A new survey from the Pew Global Attitudes Project shows that the kind of personalized fear that drove so much of our politics and policy on foreign affairs through the Bush years is almost completely gone. While there are lots of interesting results in the survey, which was conducted in 20 countries, I want to focus on the answers Americans gave to this question: “What countries or groups pose the greatest threat to the United States in the future?”
The answers suggest a powerful shift in the way Americans are thinking about the world — and show why some Republicans are so unsettled by Rand Paul’s arguments against interventionism abroad. As though the GOP didn’t have enough internal disputes to worry about already, this is one more serious divide within the party, and it shows why Dick Cheney’s reemergence hasn’t exactly been greeted with open arms.
Here are the top eight responses people gave when asked what was the greatest threat to the United States:
North Korea: 7%
United States: 2%
Al Qaeda: 2%
Answers to a question like this one are going to be affected by what’s been in the news lately. But the most extraordinary number there is undoubtedly Al Qaeda coming in at 2 percent. Only one in 50 Americans considers it the top threat to the country.
One of the defining features of Bush-era rhetoric around terrorism was that it was very personal. Al Qaeda didn’t just pose a threat to the country, it posed a threat to you and your family. You had to take off your shoes at the airport. You were enlisted to be on the lookout for bombs (“If you see something, say something”). You were told by the government to go out and buy plastic sheeting and duct tape so you’d be able to protect your home against a chemical weapon attack.
But the threats people are seeing now are broader and more long term. They’re concerned about what Russia will do to its neighbors, but I doubt too Americans many think Vladimir Putin is going to launch a nuclear missile at their home town. The threat from China is primarily economic. Even the idea of Iran acquiring a nuclear weapon is a threat mostly to Middle East stability and Israel — but not to us here. Which may explain why there’s sufficient political space for the Obama administration to seek a deal to restrain Iran’s nuclear program.
If this is the world Americans see — one of complexity, with threats of various kinds and some problems that are serious but affect us only indirectly — then the argument Republicans have been making about foreign policy for the last twelve years doesn’t sound quite as persuasive. That argument is, essentially, that the world is still a terrifying place and the only way to handle it is with an unfailingly aggressive posture. In this view there’s barely any such thing as an international conflict that can’t be resolved with the application of American military force in some form (even if it’s not an outright invasion); unintended consequences are never anything to worry about; and the only real danger comes from inaction. This is the Bush-Cheney foreign policy perspective, and it still rules the GOP.

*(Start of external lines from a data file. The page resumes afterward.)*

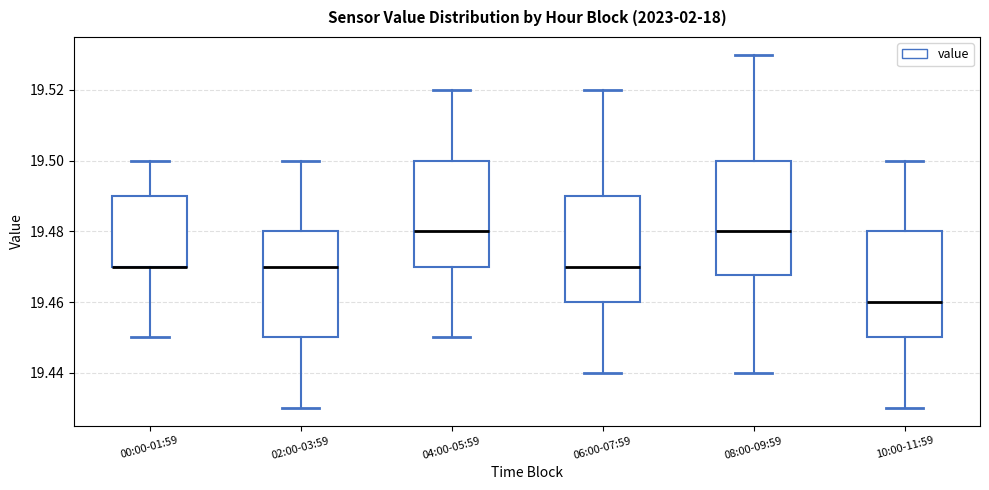

Reading left to right, transcribe this box plot: for each box, give where its median line is, the range the box spans, and where its two whiskers end, as read against the y-axis. The values are not printed on the chart, so give them approximately, as read against the axis.

00:00-01:59: median 19.470 (drawn on the box's lower edge), box 19.470 to 19.490, whiskers 19.450 to 19.500
02:00-03:59: median 19.470, box 19.450 to 19.480, whiskers 19.430 to 19.500
04:00-05:59: median 19.480, box 19.470 to 19.500, whiskers 19.450 to 19.520
06:00-07:59: median 19.470, box 19.460 to 19.490, whiskers 19.440 to 19.520
08:00-09:59: median 19.480, box 19.468 to 19.500, whiskers 19.440 to 19.530
10:00-11:59: median 19.460, box 19.450 to 19.480, whiskers 19.430 to 19.500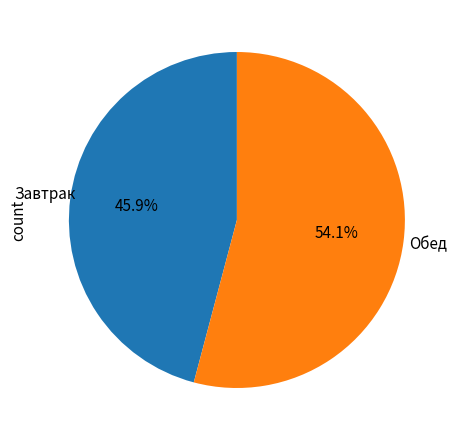

Is there any slice that represents more than half of the pie?

Yes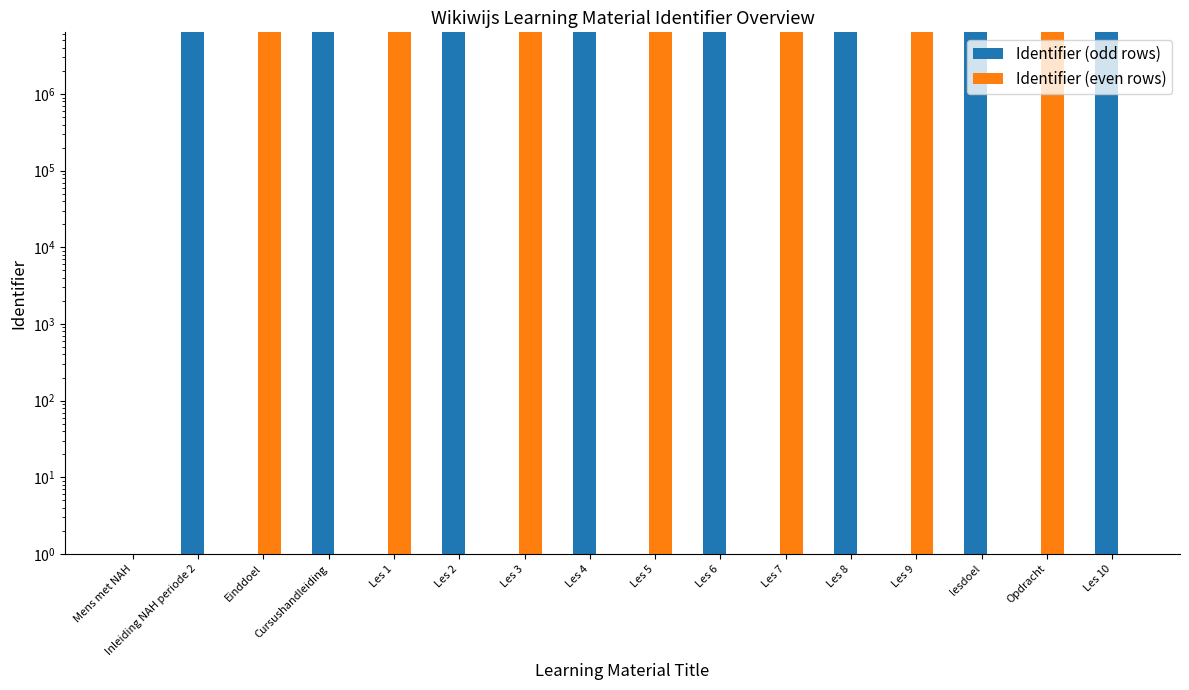

How many data points in Identifier (odd rows) are above 6378765?

7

The problem is that the more bellicose faces of that foreign policy, like Dick Cheney himself, make much of the country recoil. Which is why Cheney’s reemergence as a pundit hasn’t exactly had Republicans jumping for joy. It isn’t that too many of them disagree with him on substance, but given his role in the spectacularly deceptive propaganda campaign to sell the public on the Iraq War and the spectacularly destructive war itself, he’s not exactly the messenger they were waiting for.
Meanwhile, the one prominent Republican who questions the party’s foreign policy bellicosity — Rand Paul — is finding himself the target of an awful lot of fire from within his party. Here’s Dick and Liz Cheney going after Paul (“I think isolationism is crazy,” says Dick). Here’s Rick Perry writing an op-ed going after Paul. Here’s John McCain criticizing Paul for wanting “a withdrawal to fortress America.” For his part, Paul says that he isn’t an isolationist, he just wants to set a higher bar for US involvement in foreign conflicts.
Jennifer Rubin argues that Paul is alone in the GOP and the party is actually unified on foreign policy, which might be accurate if you’re talking about prominent elected officials. But the electorate is another story. Assuming Paul runs for president in 2016, this debate is likely to feature prominently in the primaries. And we could discover that there are quite a few Republican voters whose views on foreign affairs go beyond the Bush-era perspective centered around the threat of terrorism and the terror we’re all supposed to feel.